M: "Let's. Madame Grivette, my hat and my cane!"
B: "Just reach out, the hat and the cane are next to you."
M: "All too true. Madame Grivette, my watch! I seem to have lost it. It's a valuable watch, and I feel naked without it."
B: "Let's not talk about you being naked. I'm sure Madame Grivette will have found it by the time we return. Where to first?"
M: "My lecture room next to the hospital. Oh, it's gonna be fun! This one man just died of meningitis, and I have dibs on his brain. It's a sight for mature audiences, so I understand if you want to close your eyes when we go in."
B: "Pride again. What do you know about the things I've seen?"
Our sorcerer is, in fact, more repulsed by Marat's undisguised glee upon entering the medical lecture room than by the two corpses that await on a marble table: a man and a woman, lying side by side, made ghostly by a dirty sheet that covers them. The man's face is lined, the woman's is youthful. Strangers in life, they're joined in matrimony by anatomy.

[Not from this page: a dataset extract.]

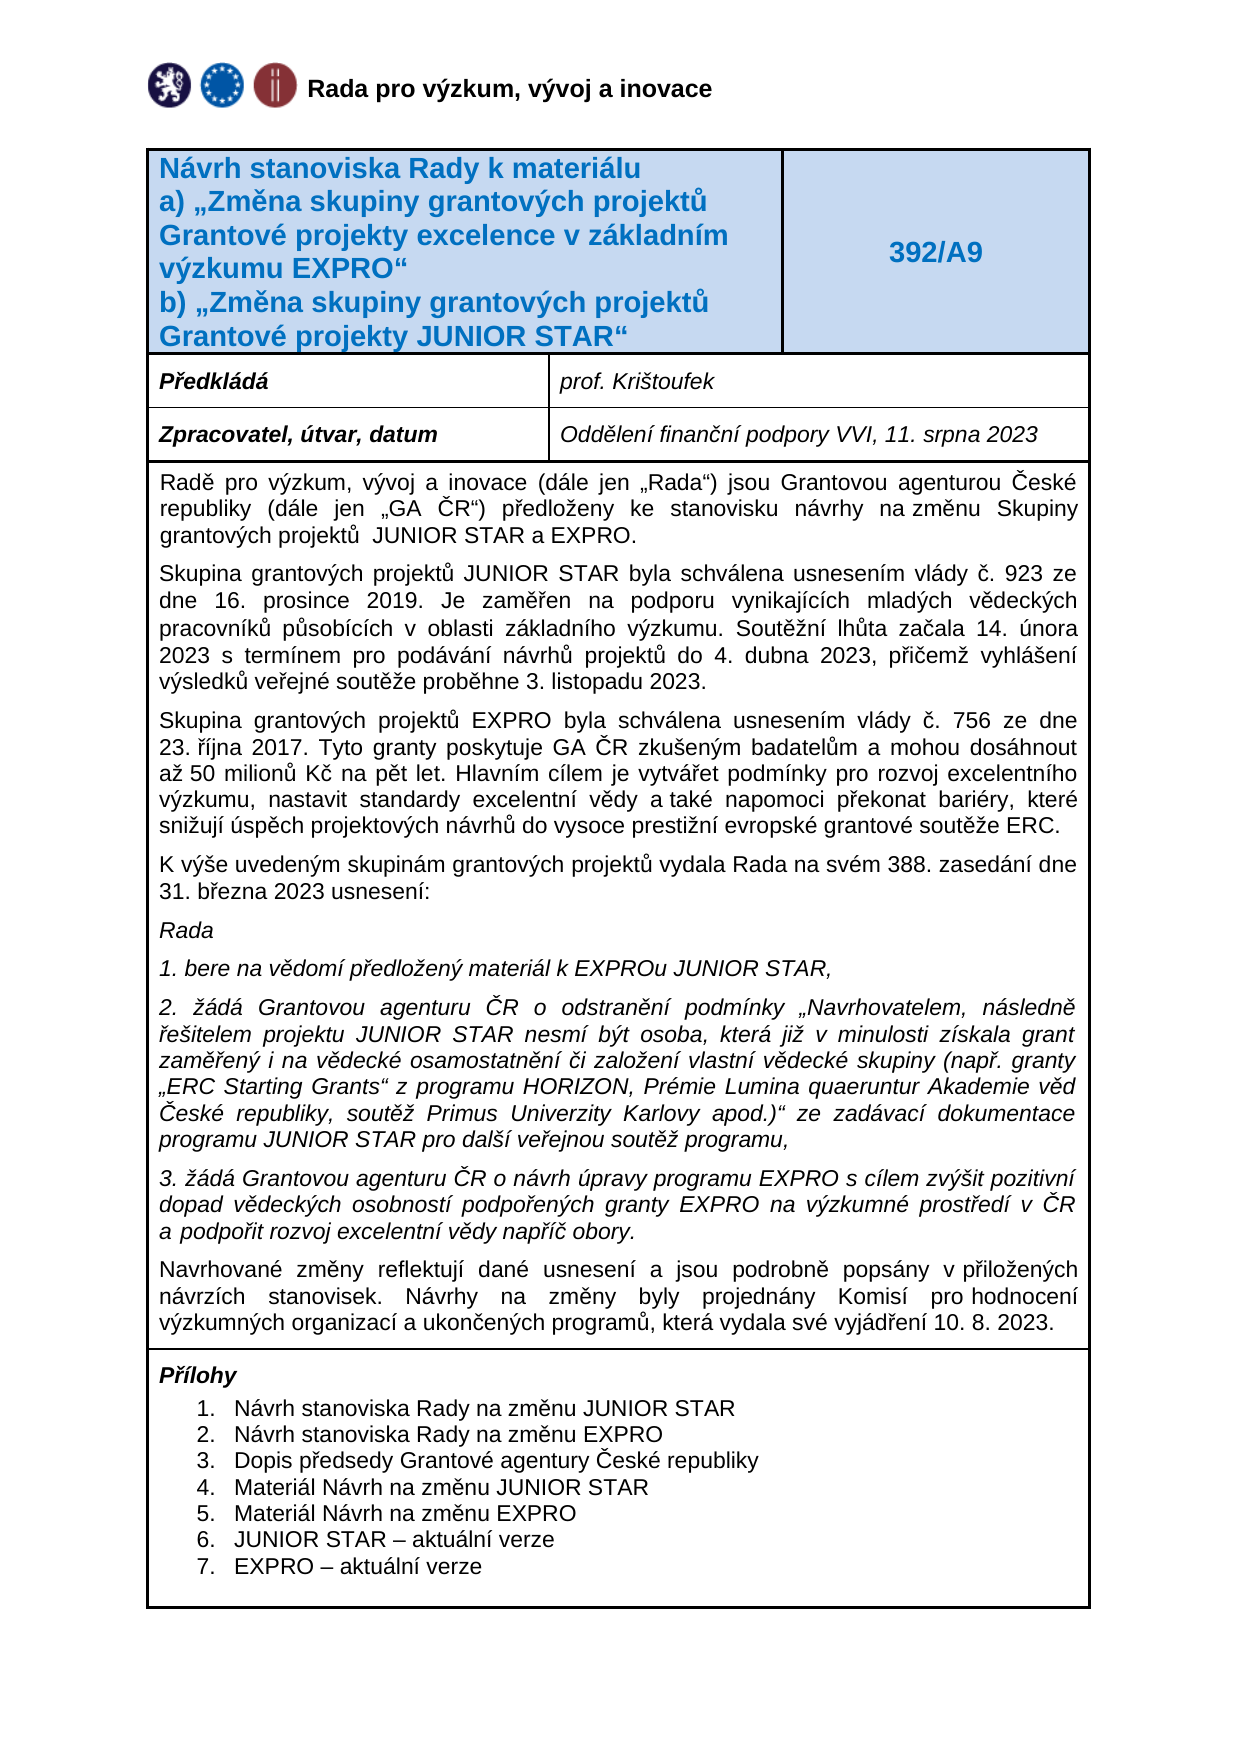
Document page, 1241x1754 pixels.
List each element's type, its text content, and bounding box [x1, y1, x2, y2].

With theatrical rapacity, Marat snatches the soiled linen and throws it to the floor, and the naked and the dead are revealed to Balsamo.



M: (eyes a-twinkle) "Isn't it disgusting?"
B: "No. It's sad."
M: "You get used to it in my field. It's not sad, they're just statues made of meat."
B: "There's nothing to them."
M: "Not a thing."
B: "But they were once alive. What about their souls?"
M: "No such things in any of the people I've sliced open."
B: "Because you've only sliced open the dead."
M: "No, I've sliced plenty of living people. Pro bono."
B: "And you found nothing in the living?"
M: "I found pain."
B: "Maybe pain IS what makes a soul. Not a believer, are you?"
Marat shrugs: "I believe that something animates the living that is not found in the dead."
B: "The anima. The soul. You DO believe in something, then. In a life-giving source. I'm glad."
M: "Let me be direct, Master. If my scalpel can cut it, I believe in it. Otherwise..."
Balsamo ignores him, his hands making passes over the bodies, his voice strained: "They're cold. But look at her. She's so beautiful."
M: "I do draw the line at necrophilia."
B: "I meant that a lovely soul must have dwelt in this lovely body."
M: "You would think so. Lovely body, yes. She used to sell it for a coin and an apple every night, which got her lots of male friends and a nasty illness that made her brain swell up against the walls of her skull. If there's a thing like a soul, she had a nasty one."
Joseph shakes his head sadly: "You're wrong. She had a lovely soul, alright. I can tell. But also a wounded one, and she lacked a doctor who could heal THAT."
"Don't you understand?" Marat snarls. "No soul!" He tangles his fingers on the woman's hair. "No God!" He lifts her head off the table. "No NOTHING!" He releases the head, and with a loud thud it crashes back to the marble.
"Just
DEAD."
The words resound in the lecture room.